■ **ABOUT THIS TASK**:
Every entry needs to be duplicated exactly.

====== RECORDS FOR THIS EXERCISE ======

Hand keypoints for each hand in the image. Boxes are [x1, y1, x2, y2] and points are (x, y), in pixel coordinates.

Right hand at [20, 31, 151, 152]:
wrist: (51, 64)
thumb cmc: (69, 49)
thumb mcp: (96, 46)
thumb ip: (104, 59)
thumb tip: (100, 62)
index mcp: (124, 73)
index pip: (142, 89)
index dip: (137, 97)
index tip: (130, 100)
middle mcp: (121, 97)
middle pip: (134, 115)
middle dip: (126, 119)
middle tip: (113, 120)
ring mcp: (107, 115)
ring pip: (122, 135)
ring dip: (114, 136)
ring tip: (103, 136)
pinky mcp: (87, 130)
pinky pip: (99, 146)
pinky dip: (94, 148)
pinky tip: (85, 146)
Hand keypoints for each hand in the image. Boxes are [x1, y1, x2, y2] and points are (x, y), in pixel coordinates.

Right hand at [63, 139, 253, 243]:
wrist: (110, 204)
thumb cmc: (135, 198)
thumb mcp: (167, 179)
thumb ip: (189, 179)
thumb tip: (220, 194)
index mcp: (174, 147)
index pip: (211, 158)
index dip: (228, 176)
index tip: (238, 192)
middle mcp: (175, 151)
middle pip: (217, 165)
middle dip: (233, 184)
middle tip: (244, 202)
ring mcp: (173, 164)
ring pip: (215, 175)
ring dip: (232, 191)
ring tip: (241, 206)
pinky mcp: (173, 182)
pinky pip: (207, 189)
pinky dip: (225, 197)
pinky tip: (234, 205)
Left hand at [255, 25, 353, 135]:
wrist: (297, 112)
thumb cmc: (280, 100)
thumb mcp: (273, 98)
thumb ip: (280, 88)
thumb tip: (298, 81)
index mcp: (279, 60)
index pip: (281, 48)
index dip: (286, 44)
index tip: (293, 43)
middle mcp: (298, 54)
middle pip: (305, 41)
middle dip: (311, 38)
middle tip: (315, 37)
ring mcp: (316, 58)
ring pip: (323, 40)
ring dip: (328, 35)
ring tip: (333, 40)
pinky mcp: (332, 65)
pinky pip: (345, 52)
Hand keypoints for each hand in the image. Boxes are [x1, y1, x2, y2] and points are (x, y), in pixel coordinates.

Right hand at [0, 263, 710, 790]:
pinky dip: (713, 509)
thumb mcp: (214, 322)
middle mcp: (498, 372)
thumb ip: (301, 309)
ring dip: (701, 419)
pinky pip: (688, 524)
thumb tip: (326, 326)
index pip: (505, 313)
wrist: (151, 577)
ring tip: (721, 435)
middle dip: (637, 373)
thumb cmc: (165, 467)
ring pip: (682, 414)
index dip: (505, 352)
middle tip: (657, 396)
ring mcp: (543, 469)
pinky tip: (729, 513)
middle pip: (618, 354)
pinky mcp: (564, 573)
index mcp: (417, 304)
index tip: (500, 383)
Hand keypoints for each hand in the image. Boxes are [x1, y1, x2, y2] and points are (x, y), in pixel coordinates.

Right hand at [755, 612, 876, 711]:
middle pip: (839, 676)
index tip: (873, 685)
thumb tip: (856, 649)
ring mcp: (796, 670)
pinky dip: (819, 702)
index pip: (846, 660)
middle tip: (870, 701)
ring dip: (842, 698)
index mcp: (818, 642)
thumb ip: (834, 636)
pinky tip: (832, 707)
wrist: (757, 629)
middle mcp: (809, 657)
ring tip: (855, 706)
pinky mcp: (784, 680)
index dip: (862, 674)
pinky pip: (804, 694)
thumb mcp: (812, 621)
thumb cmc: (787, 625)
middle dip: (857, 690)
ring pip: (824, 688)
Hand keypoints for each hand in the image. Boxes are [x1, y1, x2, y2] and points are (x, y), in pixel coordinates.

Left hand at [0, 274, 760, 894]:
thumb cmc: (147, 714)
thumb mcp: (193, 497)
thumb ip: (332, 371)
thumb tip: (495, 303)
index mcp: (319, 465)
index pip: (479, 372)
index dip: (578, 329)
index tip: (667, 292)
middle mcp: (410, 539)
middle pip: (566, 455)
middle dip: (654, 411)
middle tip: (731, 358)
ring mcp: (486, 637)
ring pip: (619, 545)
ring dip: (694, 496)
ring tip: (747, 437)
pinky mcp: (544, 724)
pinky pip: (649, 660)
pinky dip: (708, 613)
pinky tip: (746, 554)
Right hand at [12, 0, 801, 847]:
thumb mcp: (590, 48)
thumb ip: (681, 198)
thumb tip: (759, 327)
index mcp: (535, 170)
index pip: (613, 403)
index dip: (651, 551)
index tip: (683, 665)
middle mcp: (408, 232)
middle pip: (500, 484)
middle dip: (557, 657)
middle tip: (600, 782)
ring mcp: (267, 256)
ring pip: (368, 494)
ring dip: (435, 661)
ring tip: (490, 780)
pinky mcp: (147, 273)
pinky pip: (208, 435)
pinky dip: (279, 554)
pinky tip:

======

■ **RESPONSE BELOW**:
Hand keypoints for each hand in the image. Boxes are [x1, y1, x2, y2] and points are (x, y), in pixel coordinates.

Right hand at [20, 31, 151, 152]:
wrist: (51, 64)
thumb cmc: (69, 49)
thumb mcp: (96, 46)
thumb ip: (104, 59)
thumb tip: (100, 62)
index mcp: (124, 73)
index pip: (142, 89)
index dip: (137, 97)
index tip: (130, 100)
middle mcp: (121, 97)
middle pip: (134, 115)
middle dip: (126, 119)
middle tip: (113, 120)
ring mcp: (107, 115)
ring pip: (122, 135)
ring dip: (114, 136)
ring tip: (103, 136)
pinky mcp: (87, 130)
pinky pip: (99, 146)
pinky dip: (94, 148)
pinky tip: (85, 146)
Hand keypoints for each hand in the image. Boxes are [x1, y1, x2, y2] and points are (x, y), in pixel coordinates.

Right hand at [63, 139, 253, 243]:
wrist: (110, 204)
thumb cmc: (135, 198)
thumb mcp: (167, 179)
thumb ip: (189, 179)
thumb tip: (220, 194)
index mcp: (174, 147)
index pip: (211, 158)
index dip: (228, 176)
index tip: (238, 192)
middle mcp: (175, 151)
middle pip: (217, 165)
middle dip: (233, 184)
middle tip: (244, 202)
ring mcp: (173, 164)
ring pip: (215, 175)
ring dip: (232, 191)
ring tip: (241, 206)
pinky mcp: (173, 182)
pinky pip: (207, 189)
pinky dip: (225, 197)
pinky tip: (234, 205)
Left hand at [255, 25, 353, 135]:
wrist: (297, 112)
thumb cmc: (280, 100)
thumb mcp: (273, 98)
thumb ip: (280, 88)
thumb tip: (298, 81)
index mcp: (279, 60)
index pip: (281, 48)
index dip: (286, 44)
index tip: (293, 43)
middle mcp: (298, 54)
middle pip: (305, 41)
middle dip: (311, 38)
middle tip: (315, 37)
ring mcp: (316, 58)
ring pip: (323, 40)
ring dip: (328, 35)
ring tip: (333, 40)
pinky mcp: (332, 65)
pinky pip: (345, 52)
Hand keypoints for each hand in the image. Boxes are [x1, y1, x2, y2] and points are (x, y), in pixel coordinates.

Right hand at [0, 263, 710, 790]:
pinky dip: (713, 509)
thumb mcp: (214, 322)
middle mcp: (498, 372)
thumb ip: (301, 309)
ring dip: (701, 419)
pinky pip: (688, 524)
thumb tip: (326, 326)
index pip: (505, 313)
wrist: (151, 577)
ring tip: (721, 435)
middle dip: (637, 373)
thumb cmc: (165, 467)
ring pip: (682, 414)
index dip: (505, 352)
middle tip: (657, 396)
ring mcp: (543, 469)
pinky tip: (729, 513)
middle pip: (618, 354)
pinky mcp: (564, 573)
index mcp: (417, 304)
index tip: (500, 383)
Hand keypoints for each hand in the image. Boxes are [x1, y1, x2, y2] and points are (x, y), in pixel coordinates.

Right hand at [755, 612, 876, 711]:
middle pip: (839, 676)
index tip: (873, 685)
thumb tip: (856, 649)
ring mcp: (796, 670)
pinky dip: (819, 702)
index pip: (846, 660)
middle tip: (870, 701)
ring dip: (842, 698)
index mcp: (818, 642)
thumb ip: (834, 636)
pinky tip: (832, 707)
wrist: (757, 629)
middle mcp: (809, 657)
ring tip: (855, 706)
pinky mcp: (784, 680)
index dip: (862, 674)
pinky pip: (804, 694)
thumb mcp: (812, 621)
thumb cmc: (787, 625)
middle dip: (857, 690)
ring pip: (824, 688)
Hand keypoints for each hand in the image. Boxes are [x1, y1, x2, y2] and points are (x, y), in pixel coordinates.

Left hand at [0, 274, 760, 894]:
thumb cmc: (147, 714)
thumb mcp: (193, 497)
thumb ip: (332, 371)
thumb tip: (495, 303)
index mcp: (319, 465)
index pip: (479, 372)
index dip: (578, 329)
index tip: (667, 292)
middle mcp: (410, 539)
middle pip: (566, 455)
middle dip: (654, 411)
middle tip: (731, 358)
ring mcp: (486, 637)
ring pip: (619, 545)
ring dip: (694, 496)
ring tip: (747, 437)
pinky mcp: (544, 724)
pinky pip: (649, 660)
pinky dip: (708, 613)
pinky tip: (746, 554)
Right hand at [12, 0, 801, 847]:
thumb mcp: (590, 48)
thumb ip: (681, 198)
thumb tip: (759, 327)
index mcp: (535, 170)
index pip: (613, 403)
index dip: (651, 551)
index tip: (683, 665)
middle mcp: (408, 232)
middle pip: (500, 484)
middle dip: (557, 657)
middle tip: (600, 782)
ring mcp: (267, 256)
ring pip: (368, 494)
ring dip: (435, 661)
ring tip: (490, 780)
pinky mcp: (147, 273)
pinky pip: (208, 435)
pinky dip: (279, 554)
pinky tip:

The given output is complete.